What this means operationally
For a fleet manager, dispatcher, or hazmat shipper trying to read their carrier's quote, three operational facts follow directly from the rules above.
- Team-driver coverage on Class 1 OTR is not a line item the customer can negotiate away. It is the operational consequence of HOS and § 397.5 on lanes longer than a single 11-hour clock. A carrier quoting single-driver service on a 1,200-mile attended-freight lane is either misquoting or planning a non-compliant operation; neither answer is acceptable to a defense buyer or a commercial buyer with insurance to renew.
- "Save money on a single driver" does not work for attended freight. The savings on the second driver are notional. The carrier either runs team-driver and absorbs the cost, runs single-driver and absorbs the schedule penalty of safe-haven planning, or runs single-driver illegally and absorbs the audit risk. None of those is a saving the customer wants on their record.
- Integrated operators that own the OTR leg solve this directly. When the same carrier owns drayage, transload, holding, and long-haul under one USDOT, the HOS and § 397.5 calculation is built into the dispatch decision before the load leaves the port.

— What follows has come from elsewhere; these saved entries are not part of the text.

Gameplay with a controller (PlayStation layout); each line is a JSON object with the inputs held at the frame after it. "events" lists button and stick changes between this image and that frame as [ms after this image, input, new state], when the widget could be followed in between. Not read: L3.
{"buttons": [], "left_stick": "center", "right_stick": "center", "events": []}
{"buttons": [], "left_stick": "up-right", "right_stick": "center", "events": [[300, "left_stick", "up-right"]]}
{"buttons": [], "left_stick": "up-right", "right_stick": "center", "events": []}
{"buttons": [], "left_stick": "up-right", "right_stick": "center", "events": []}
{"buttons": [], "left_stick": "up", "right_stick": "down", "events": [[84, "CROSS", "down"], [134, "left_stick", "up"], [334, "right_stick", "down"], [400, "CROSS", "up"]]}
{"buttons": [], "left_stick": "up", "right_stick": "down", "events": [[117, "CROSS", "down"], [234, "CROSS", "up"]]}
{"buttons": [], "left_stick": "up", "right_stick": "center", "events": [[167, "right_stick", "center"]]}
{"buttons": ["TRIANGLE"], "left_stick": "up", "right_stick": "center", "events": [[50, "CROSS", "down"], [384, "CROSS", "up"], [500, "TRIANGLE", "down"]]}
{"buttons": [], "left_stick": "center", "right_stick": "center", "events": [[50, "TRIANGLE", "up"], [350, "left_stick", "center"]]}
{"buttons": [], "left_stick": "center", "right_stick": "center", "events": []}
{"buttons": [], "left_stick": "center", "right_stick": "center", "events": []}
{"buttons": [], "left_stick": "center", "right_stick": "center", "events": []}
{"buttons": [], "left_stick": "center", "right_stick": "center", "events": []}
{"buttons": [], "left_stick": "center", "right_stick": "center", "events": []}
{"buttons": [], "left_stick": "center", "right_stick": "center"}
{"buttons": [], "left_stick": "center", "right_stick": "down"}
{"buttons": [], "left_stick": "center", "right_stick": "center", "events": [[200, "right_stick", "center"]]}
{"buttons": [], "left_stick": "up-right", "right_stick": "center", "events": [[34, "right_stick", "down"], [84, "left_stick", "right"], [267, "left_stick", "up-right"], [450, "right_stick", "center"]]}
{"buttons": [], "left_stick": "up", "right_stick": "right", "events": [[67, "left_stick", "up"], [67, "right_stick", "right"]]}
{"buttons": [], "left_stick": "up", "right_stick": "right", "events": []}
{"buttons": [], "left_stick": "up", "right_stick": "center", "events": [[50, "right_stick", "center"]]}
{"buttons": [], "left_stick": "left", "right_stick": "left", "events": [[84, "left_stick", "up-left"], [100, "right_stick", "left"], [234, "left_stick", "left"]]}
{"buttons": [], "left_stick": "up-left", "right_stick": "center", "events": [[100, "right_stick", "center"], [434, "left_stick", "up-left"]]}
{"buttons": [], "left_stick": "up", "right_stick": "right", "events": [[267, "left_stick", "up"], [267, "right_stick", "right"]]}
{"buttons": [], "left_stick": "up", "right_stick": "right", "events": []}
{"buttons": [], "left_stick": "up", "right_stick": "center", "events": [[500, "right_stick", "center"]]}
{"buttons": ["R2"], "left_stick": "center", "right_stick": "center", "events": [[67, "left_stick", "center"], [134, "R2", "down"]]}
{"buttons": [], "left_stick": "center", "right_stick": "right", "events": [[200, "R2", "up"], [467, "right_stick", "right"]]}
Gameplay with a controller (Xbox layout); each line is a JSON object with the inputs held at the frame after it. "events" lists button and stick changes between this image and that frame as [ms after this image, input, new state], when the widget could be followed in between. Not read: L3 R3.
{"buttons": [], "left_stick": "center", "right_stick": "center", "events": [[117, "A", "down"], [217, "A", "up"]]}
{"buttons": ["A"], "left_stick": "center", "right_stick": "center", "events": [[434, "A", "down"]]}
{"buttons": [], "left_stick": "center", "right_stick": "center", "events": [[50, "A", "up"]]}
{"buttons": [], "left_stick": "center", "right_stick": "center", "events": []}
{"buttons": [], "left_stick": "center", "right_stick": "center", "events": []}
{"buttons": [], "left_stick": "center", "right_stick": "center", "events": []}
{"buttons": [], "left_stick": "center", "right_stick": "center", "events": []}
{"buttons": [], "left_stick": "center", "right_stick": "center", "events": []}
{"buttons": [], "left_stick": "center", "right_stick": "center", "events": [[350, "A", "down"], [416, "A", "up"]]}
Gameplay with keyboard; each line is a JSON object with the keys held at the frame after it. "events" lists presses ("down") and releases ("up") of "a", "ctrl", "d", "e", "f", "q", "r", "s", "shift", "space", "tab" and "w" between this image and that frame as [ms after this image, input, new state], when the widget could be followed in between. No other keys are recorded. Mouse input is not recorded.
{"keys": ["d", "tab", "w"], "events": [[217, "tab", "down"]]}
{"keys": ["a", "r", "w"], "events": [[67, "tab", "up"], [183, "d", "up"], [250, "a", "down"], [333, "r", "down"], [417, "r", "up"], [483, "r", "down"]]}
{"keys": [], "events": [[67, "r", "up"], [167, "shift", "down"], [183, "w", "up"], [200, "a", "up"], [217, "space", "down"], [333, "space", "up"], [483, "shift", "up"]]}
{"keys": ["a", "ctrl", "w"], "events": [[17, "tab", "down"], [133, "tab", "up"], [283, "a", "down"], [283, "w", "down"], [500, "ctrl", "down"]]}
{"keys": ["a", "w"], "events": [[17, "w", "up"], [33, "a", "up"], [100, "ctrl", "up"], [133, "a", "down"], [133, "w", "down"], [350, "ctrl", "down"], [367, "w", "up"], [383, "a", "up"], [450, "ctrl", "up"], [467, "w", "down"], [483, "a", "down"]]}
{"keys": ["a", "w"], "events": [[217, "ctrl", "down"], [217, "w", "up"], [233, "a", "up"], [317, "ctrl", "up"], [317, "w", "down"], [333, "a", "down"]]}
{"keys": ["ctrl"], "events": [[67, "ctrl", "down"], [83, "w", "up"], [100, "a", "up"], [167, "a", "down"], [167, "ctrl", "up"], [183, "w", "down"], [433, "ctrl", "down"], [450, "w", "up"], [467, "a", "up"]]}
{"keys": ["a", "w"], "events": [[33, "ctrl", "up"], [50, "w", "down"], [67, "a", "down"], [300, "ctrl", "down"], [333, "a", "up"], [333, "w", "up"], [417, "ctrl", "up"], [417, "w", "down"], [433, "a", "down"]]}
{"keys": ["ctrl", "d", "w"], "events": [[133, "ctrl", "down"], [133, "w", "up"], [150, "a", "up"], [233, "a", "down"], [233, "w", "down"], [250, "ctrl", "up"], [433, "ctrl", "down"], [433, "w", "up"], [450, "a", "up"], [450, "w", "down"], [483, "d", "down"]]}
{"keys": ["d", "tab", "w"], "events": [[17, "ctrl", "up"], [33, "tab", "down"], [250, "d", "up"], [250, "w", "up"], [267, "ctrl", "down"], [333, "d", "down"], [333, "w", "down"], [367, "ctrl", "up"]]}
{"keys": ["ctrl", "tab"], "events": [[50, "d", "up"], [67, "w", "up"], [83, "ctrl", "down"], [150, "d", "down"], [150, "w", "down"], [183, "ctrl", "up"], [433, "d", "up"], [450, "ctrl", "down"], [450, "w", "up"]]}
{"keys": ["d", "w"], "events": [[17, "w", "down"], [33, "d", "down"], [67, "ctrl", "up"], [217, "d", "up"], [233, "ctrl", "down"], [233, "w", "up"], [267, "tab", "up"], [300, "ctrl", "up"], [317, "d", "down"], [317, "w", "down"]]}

Team-driver assignments, reset locations, restricted-route avoidance, and ELD compliance are the same operating discipline applied across every leg, not four independent vendor decisions stitched together by a broker who never sees the cab. Ramar's long-haul defaults to team coverage for Class 1 attended freight for exactly that reason — the math says so, and the integrated chain absorbs the cost without resetting the documentation at every handoff.
The 11/14/70 framework is the background fact of every hazmat lane. The team-driver requirement is the foreground consequence on attended freight. Any quote, transit estimate, or carrier capability conversation that does not reckon with both is an incomplete one.